_Exercise_
Could you reproduce each of the records below verbatim, keeping every line as it appears?

——————————

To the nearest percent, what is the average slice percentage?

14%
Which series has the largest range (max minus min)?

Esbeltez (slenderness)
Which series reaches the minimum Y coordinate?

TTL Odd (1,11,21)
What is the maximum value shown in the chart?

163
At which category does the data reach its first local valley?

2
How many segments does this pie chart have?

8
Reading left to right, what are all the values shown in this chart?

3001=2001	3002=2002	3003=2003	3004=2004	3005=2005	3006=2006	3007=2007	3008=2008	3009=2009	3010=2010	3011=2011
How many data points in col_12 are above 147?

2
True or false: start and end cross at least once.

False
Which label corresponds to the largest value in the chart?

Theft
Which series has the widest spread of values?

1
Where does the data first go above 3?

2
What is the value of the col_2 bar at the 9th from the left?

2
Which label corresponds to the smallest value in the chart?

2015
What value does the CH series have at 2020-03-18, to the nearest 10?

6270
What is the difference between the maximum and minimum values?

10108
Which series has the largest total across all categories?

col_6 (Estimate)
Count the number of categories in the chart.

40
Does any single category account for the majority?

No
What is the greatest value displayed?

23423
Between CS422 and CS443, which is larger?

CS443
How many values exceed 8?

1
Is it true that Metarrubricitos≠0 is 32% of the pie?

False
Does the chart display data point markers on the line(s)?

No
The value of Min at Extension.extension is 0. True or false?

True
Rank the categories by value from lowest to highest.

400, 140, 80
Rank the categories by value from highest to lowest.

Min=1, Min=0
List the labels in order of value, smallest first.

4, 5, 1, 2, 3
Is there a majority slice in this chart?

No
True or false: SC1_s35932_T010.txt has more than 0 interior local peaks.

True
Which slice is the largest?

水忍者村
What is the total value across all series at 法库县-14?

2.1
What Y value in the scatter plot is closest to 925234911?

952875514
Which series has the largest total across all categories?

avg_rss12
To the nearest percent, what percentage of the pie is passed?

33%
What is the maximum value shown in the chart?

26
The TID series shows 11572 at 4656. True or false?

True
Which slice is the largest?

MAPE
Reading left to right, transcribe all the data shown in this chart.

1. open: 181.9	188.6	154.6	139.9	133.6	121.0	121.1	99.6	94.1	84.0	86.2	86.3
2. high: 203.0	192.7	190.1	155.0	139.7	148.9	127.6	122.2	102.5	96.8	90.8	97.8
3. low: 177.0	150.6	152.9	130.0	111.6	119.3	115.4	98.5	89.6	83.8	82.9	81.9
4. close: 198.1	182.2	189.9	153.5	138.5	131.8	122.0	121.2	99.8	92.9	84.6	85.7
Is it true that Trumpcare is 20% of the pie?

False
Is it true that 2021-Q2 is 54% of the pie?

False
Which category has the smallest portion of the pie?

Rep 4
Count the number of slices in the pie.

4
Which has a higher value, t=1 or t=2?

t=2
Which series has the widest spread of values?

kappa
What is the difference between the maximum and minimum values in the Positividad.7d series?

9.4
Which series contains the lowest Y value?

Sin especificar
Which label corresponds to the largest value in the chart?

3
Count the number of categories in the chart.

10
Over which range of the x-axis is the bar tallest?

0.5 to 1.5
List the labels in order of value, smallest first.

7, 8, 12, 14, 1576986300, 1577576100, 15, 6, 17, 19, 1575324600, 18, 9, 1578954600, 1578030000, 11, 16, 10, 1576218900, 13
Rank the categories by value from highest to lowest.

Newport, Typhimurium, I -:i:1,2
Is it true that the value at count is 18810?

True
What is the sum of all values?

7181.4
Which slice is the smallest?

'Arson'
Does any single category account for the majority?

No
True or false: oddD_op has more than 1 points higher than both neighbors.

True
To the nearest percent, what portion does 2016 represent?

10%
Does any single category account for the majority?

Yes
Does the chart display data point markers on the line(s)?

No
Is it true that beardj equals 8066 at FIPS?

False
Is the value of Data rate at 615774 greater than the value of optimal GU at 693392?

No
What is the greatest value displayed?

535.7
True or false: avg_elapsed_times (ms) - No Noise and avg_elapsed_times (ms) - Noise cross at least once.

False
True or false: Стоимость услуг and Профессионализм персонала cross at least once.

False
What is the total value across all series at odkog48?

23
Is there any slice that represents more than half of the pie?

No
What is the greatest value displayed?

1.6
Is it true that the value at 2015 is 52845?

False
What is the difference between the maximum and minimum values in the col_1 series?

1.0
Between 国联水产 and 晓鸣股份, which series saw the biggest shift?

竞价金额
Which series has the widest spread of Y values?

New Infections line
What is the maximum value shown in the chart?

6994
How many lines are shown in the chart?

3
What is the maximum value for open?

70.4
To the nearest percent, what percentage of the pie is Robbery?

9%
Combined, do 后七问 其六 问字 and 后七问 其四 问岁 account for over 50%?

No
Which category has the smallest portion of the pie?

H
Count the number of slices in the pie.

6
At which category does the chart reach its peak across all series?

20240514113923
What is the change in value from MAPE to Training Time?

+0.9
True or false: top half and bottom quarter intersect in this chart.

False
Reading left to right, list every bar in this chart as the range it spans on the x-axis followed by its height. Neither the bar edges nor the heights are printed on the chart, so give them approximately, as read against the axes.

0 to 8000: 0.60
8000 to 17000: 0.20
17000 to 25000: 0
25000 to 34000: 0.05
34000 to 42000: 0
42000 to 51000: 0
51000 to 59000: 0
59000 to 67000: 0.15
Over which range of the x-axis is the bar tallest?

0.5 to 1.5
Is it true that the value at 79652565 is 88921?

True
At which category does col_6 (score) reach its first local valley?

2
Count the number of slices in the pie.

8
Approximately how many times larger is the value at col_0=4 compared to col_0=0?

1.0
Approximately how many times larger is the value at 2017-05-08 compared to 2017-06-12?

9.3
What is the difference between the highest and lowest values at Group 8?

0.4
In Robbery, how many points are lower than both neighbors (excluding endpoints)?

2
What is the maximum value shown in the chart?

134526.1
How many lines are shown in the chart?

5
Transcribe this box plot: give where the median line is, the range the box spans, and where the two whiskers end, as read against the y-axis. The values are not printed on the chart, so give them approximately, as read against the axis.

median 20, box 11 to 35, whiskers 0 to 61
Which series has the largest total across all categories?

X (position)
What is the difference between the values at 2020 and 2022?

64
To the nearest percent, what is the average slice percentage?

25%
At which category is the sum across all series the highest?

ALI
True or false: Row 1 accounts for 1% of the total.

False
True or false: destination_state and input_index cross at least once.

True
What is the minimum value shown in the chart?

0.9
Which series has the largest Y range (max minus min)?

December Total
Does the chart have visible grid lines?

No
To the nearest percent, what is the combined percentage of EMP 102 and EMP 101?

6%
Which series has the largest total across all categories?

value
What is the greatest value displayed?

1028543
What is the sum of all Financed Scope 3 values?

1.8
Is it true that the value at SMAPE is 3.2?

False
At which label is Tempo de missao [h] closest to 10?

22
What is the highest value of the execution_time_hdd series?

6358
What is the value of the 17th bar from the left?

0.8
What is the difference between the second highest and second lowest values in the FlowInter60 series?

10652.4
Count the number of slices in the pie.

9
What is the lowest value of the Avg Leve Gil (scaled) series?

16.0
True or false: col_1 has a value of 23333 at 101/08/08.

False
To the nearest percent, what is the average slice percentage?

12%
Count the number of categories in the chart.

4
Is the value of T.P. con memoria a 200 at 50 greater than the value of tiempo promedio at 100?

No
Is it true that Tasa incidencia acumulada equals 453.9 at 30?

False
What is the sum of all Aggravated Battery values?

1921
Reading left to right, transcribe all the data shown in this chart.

——————————

_Response area_
To the nearest percent, what is the average slice percentage?

14%
Which series has the largest range (max minus min)?

Esbeltez (slenderness)
Which series reaches the minimum Y coordinate?

TTL Odd (1,11,21)
What is the maximum value shown in the chart?

163
At which category does the data reach its first local valley?

2
How many segments does this pie chart have?

8
Reading left to right, what are all the values shown in this chart?

3001=2001	3002=2002	3003=2003	3004=2004	3005=2005	3006=2006	3007=2007	3008=2008	3009=2009	3010=2010	3011=2011
How many data points in col_12 are above 147?

2
True or false: start and end cross at least once.

False
Which label corresponds to the largest value in the chart?

Theft
Which series has the widest spread of values?

1
Where does the data first go above 3?

2
What is the value of the col_2 bar at the 9th from the left?

2
Which label corresponds to the smallest value in the chart?

2015
What value does the CH series have at 2020-03-18, to the nearest 10?

6270
What is the difference between the maximum and minimum values?

10108
Which series has the largest total across all categories?

col_6 (Estimate)
Count the number of categories in the chart.

40
Does any single category account for the majority?

No
What is the greatest value displayed?

23423
Between CS422 and CS443, which is larger?

CS443
How many values exceed 8?

1
Is it true that Metarrubricitos≠0 is 32% of the pie?

False
Does the chart display data point markers on the line(s)?

No
The value of Min at Extension.extension is 0. True or false?

True
Rank the categories by value from lowest to highest.

400, 140, 80
Rank the categories by value from highest to lowest.

Min=1, Min=0
List the labels in order of value, smallest first.

4, 5, 1, 2, 3
Is there a majority slice in this chart?

No
True or false: SC1_s35932_T010.txt has more than 0 interior local peaks.

True
Which slice is the largest?

水忍者村
What is the total value across all series at 法库县-14?

2.1
What Y value in the scatter plot is closest to 925234911?

952875514
Which series has the largest total across all categories?

avg_rss12
To the nearest percent, what percentage of the pie is passed?

33%
What is the maximum value shown in the chart?

26
The TID series shows 11572 at 4656. True or false?

True
Which slice is the largest?

MAPE
Reading left to right, transcribe all the data shown in this chart.

1. open: 181.9	188.6	154.6	139.9	133.6	121.0	121.1	99.6	94.1	84.0	86.2	86.3
2. high: 203.0	192.7	190.1	155.0	139.7	148.9	127.6	122.2	102.5	96.8	90.8	97.8
3. low: 177.0	150.6	152.9	130.0	111.6	119.3	115.4	98.5	89.6	83.8	82.9	81.9
4. close: 198.1	182.2	189.9	153.5	138.5	131.8	122.0	121.2	99.8	92.9	84.6	85.7
Is it true that Trumpcare is 20% of the pie?

False
Is it true that 2021-Q2 is 54% of the pie?

False
Which category has the smallest portion of the pie?

Rep 4
Count the number of slices in the pie.

4
Which has a higher value, t=1 or t=2?

t=2
Which series has the widest spread of values?

kappa
What is the difference between the maximum and minimum values in the Positividad.7d series?

9.4
Which series contains the lowest Y value?

Sin especificar
Which label corresponds to the largest value in the chart?

3
Count the number of categories in the chart.

10
Over which range of the x-axis is the bar tallest?

0.5 to 1.5
List the labels in order of value, smallest first.

7, 8, 12, 14, 1576986300, 1577576100, 15, 6, 17, 19, 1575324600, 18, 9, 1578954600, 1578030000, 11, 16, 10, 1576218900, 13
Rank the categories by value from highest to lowest.

Newport, Typhimurium, I -:i:1,2
Is it true that the value at count is 18810?

True
What is the sum of all values?

7181.4
Which slice is the smallest?

'Arson'
Does any single category account for the majority?

No
True or false: oddD_op has more than 1 points higher than both neighbors.

True
To the nearest percent, what portion does 2016 represent?

10%
Does any single category account for the majority?

Yes
Does the chart display data point markers on the line(s)?

No
Is it true that beardj equals 8066 at FIPS?

False
Is the value of Data rate at 615774 greater than the value of optimal GU at 693392?

No
What is the greatest value displayed?

535.7
True or false: avg_elapsed_times (ms) - No Noise and avg_elapsed_times (ms) - Noise cross at least once.

False
True or false: Стоимость услуг and Профессионализм персонала cross at least once.

False
What is the total value across all series at odkog48?

23
Is there any slice that represents more than half of the pie?

No
What is the greatest value displayed?

1.6
Is it true that the value at 2015 is 52845?

False
What is the difference between the maximum and minimum values in the col_1 series?

1.0
Between 国联水产 and 晓鸣股份, which series saw the biggest shift?

竞价金额
Which series has the widest spread of Y values?

New Infections line
What is the maximum value shown in the chart?

6994
How many lines are shown in the chart?

3
What is the maximum value for open?

70.4
To the nearest percent, what percentage of the pie is Robbery?

9%
Combined, do 后七问 其六 问字 and 后七问 其四 问岁 account for over 50%?

No
Which category has the smallest portion of the pie?

H
Count the number of slices in the pie.

6
At which category does the chart reach its peak across all series?

20240514113923
What is the change in value from MAPE to Training Time?

+0.9
True or false: top half and bottom quarter intersect in this chart.

False
Reading left to right, list every bar in this chart as the range it spans on the x-axis followed by its height. Neither the bar edges nor the heights are printed on the chart, so give them approximately, as read against the axes.

0 to 8000: 0.60
8000 to 17000: 0.20
17000 to 25000: 0
25000 to 34000: 0.05
34000 to 42000: 0
42000 to 51000: 0
51000 to 59000: 0
59000 to 67000: 0.15
Over which range of the x-axis is the bar tallest?

0.5 to 1.5
Is it true that the value at 79652565 is 88921?

True
At which category does col_6 (score) reach its first local valley?

2
Count the number of slices in the pie.

8
Approximately how many times larger is the value at col_0=4 compared to col_0=0?

1.0
Approximately how many times larger is the value at 2017-05-08 compared to 2017-06-12?

9.3
What is the difference between the highest and lowest values at Group 8?

0.4
In Robbery, how many points are lower than both neighbors (excluding endpoints)?

2
What is the maximum value shown in the chart?

134526.1
How many lines are shown in the chart?

5
Transcribe this box plot: give where the median line is, the range the box spans, and where the two whiskers end, as read against the y-axis. The values are not printed on the chart, so give them approximately, as read against the axis.

median 20, box 11 to 35, whiskers 0 to 61
Which series has the largest total across all categories?

X (position)
What is the difference between the values at 2020 and 2022?

64
To the nearest percent, what is the average slice percentage?

25%
At which category is the sum across all series the highest?

ALI
True or false: Row 1 accounts for 1% of the total.

False
True or false: destination_state and input_index cross at least once.

True
What is the minimum value shown in the chart?

0.9
Which series has the largest Y range (max minus min)?

December Total
Does the chart have visible grid lines?

No
To the nearest percent, what is the combined percentage of EMP 102 and EMP 101?

6%
Which series has the largest total across all categories?

value
What is the greatest value displayed?

1028543
What is the sum of all Financed Scope 3 values?

1.8
Is it true that the value at SMAPE is 3.2?

False
At which label is Tempo de missao [h] closest to 10?

22
What is the highest value of the execution_time_hdd series?

6358
What is the value of the 17th bar from the left?

0.8
What is the difference between the second highest and second lowest values in the FlowInter60 series?

10652.4
Count the number of slices in the pie.

9
What is the lowest value of the Avg Leve Gil (scaled) series?

16.0
True or false: col_1 has a value of 23333 at 101/08/08.

False
To the nearest percent, what is the average slice percentage?

12%
Count the number of categories in the chart.

4
Is the value of T.P. con memoria a 200 at 50 greater than the value of tiempo promedio at 100?

No
Is it true that Tasa incidencia acumulada equals 453.9 at 30?

False
What is the sum of all Aggravated Battery values?

1921
Reading left to right, transcribe all the data shown in this chart.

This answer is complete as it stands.